His power was addictive. I had caught myself a half-dozen times touching the places on my hands and arms where his magick had met flesh. At first, I’d thought he’d left a spell on me, but I cleansed and swept for magickal bugs, and nothing—just his power speaking to mine. Hell, even my beast calmed and slept, not pacing through my conscious like it did during my increasing bouts of insomnia.

I didn’t like it. Not one bit. I need more men in my life, like I need a giant hole in my head.

I set the teacup and saucer on the side table and pushed the recliner back. I longed for a place no one would bother me, somewhere to sort this stuff out objectively. I rested one arm over my closed eyes and focused on letting each part of me relax, until I could see the telltale ripples in my head that formed a gateway into the dream world. I stepped through to the abyss on the other side of my consciousness.

Here, everything was malleable, a giant canvas I could fill with whatever I needed, however temporary. It had been a refuge as child, and I sought out that familiar place. A little focus and a myriad of images swirled by in fast-forward, painting the darkness beneath my feet. I connected each piece until I stood in a cemetery—the cemetery of my teen angst and naïve ponderings. I shuddered at the familiar chill, but heavy boots and a crimson wool cloak kept me warm as I started to weave through the headstones.

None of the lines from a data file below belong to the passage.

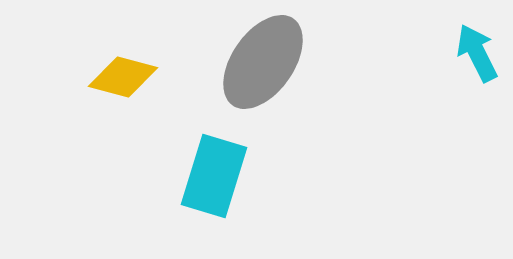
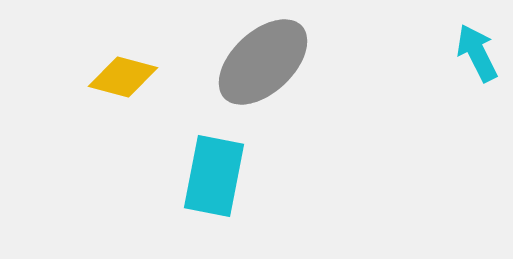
gray ellipse: rotated 12 degrees clockwise
cyan rectangle: rotated 6 degrees counterclockwise
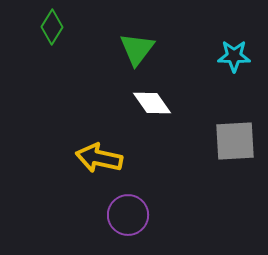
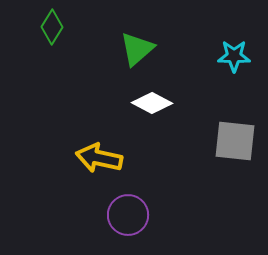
green triangle: rotated 12 degrees clockwise
white diamond: rotated 27 degrees counterclockwise
gray square: rotated 9 degrees clockwise
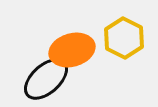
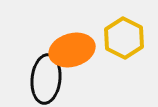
black ellipse: rotated 42 degrees counterclockwise
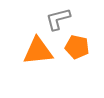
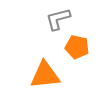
orange triangle: moved 7 px right, 24 px down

The soggy ground gave way here and there. I ambled over worn grave markers and forgotten tombstones, pieces of others’ lives and names I’d never learned.

Cemeteries, after all, were for the living. The dead had long departed their shells by the time we laid them in the ground. Cemeteries gave a place for the living to pour their grief and guilt onto a silent audience.

For me, this cemetery offered peace like nowhere else.

“Daddy,” I whispered, with a reverence saved only for him. The cherubic angel mounted above my father’s grave stared at me with blank eyes. Mom had picked it out without asking us, and while I hated it, I didn’t know what I would’ve chosen instead.

Sera hated it, too. It had given her nightmares for months after he’d passed.

I sat in the thick grass around the headstone and traced the engravings with a fingertip: Frank Marlin Delante - 1949-1999 - Beloved Father and Husband - We Will Miss You.

“Daddy, I hope you can hear me. I’m more than a little lost, and I don’t know what to do. I’m kind of hoping you can help me out. Um, where do I start? Your granddaughter is missing. Tomorrow I’m going to call in a few favors, do a little Scooby work, and hopefully have a solid lead before she’s gone for good.

“Uh, Daniel broke up with me, and even though I’m pretty sure you aren’t thrilled about the multiple boyfriend thing—Mom’s really not—my heart hurts now that he’s gone. I mean, I get it, I know why, but it still hurts. If things couldn’t be any more complicated....” I paused. No way was I telling him about Jareth. “Never mind. Let’s skip that part.

“Well, other more complicated things. Someone killed a baby and just tossed her body into the woods. How fucked up is that?” I paused again, as if waiting for Dad to tsk me for dropping an f-bomb, but the silence persisted. That was all right. I knew he understood me.

I talked with him for Goddess knows how long, explaining in great detail about the murder of little Claudia and what I’d seen. It felt good to let it all go. I hadn’t managed to unravel any answers, though.

I leaned forward until my forehead touched the cool marble. “I could use a sign, Daddy.”